Ring without distributive law?

Thanks to Tegiri Nenashi for his comment suggesting using operations other than plus. This answer will use max. If we wish to have our $\boxplus$ be the multiplicative operation on a semiring then the additive identity needs to annihilate the semiring multiplicatively, thus the additive identity must be $0$. So the additive operation, $\max$, must be applied on nonnegative reals only. If we want the multiplicative identity, $\infty$, to be in the semiring also then we must take the underlying set to be $[0,\infty]$.

Inspired by reasonable intuitions and limiting arguments define $\max(a,\infty)=\infty$ and $a\boxplus \infty =a$ for all $a \in [0,\infty]$.

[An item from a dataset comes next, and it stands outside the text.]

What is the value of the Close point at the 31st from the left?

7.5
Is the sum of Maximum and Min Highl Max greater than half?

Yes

Then I claim that $([0,\infty],\max,0,\boxplus,\infty)$ is a commutative semiring. It is easy to check that $([0,\infty],\max,0)$ is a commutative monoid with identity $0$. Properties 1, 4 and 5 show that $([0,\infty],\boxplus,\infty)$ is a commutative monoid with identity $\infty$. Property 2 shows that $0$ annihilates $[0,\infty]$.

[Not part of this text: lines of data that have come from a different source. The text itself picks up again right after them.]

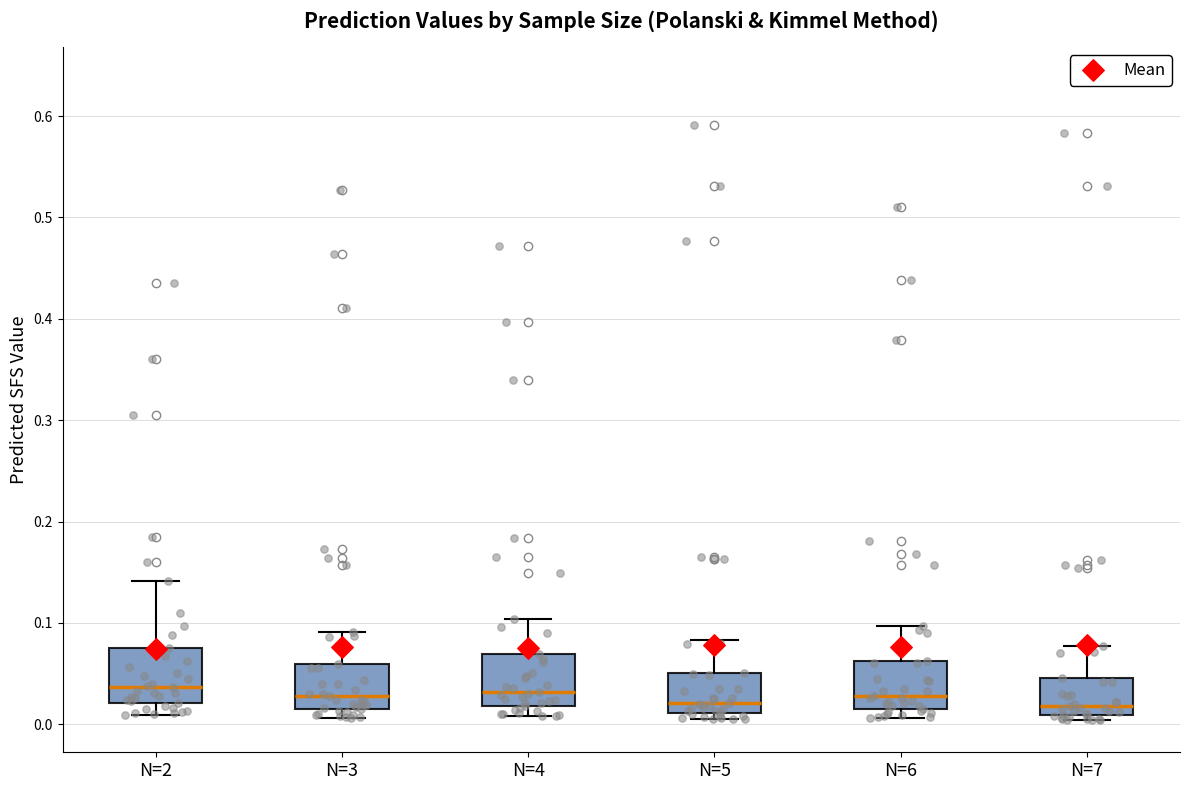

Reading left to right, transcribe this box plot: for each box, give where its median line is, the range the box spans, and where its two whiskers end, as read against the y-axis. The values are not printed on the chart, so give them approximately, as read against the axis.

N=2: median 0.04, box 0.02 to 0.08, whiskers 0.01 to 0.14
N=3: median 0.03, box 0.01 to 0.06, whiskers 0.01 (just below the box's lower edge) to 0.09
N=4: median 0.03, box 0.02 to 0.07, whiskers 0.01 to 0.10
N=5: median 0.02, box 0.01 to 0.05, whiskers 0.00 to 0.08
N=6: median 0.03, box 0.02 to 0.06, whiskers 0.01 to 0.10
N=7: median 0.02, box 0.01 to 0.05, whiskers 0.00 to 0.08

Finally we need the distributive law $$a \boxplus \max(b,c)=\max(a\boxplus b,a\boxplus c).$$

Without loss of generality $b \leq c$ so we need to show that $a \boxplus c=\max(a\boxplus b,a\boxplus c)$ i.e. $a\boxplus b \leq a\boxplus c$. If $a=0$ or $a=\infty$ or $b=c$ this is true, otherwise we need $$\frac{1+e^{a+b}}{e^a+e^b}\leq \frac{1+e^{a+c}}{e^a+e^c}$$ i.e. $$e^a+e^c+e^{2a+b}+e^{a+b+c} \leq e^a+e^b+e^{2a+c}+e^{a+b+c}$$ i.e. $$e^{2a}(e^b-e^c) \leq e^b-e^c.$$ But $e^b-e^c < 0$ so our inequality is equivalent to $e^{2a} \geq 1$ which is true.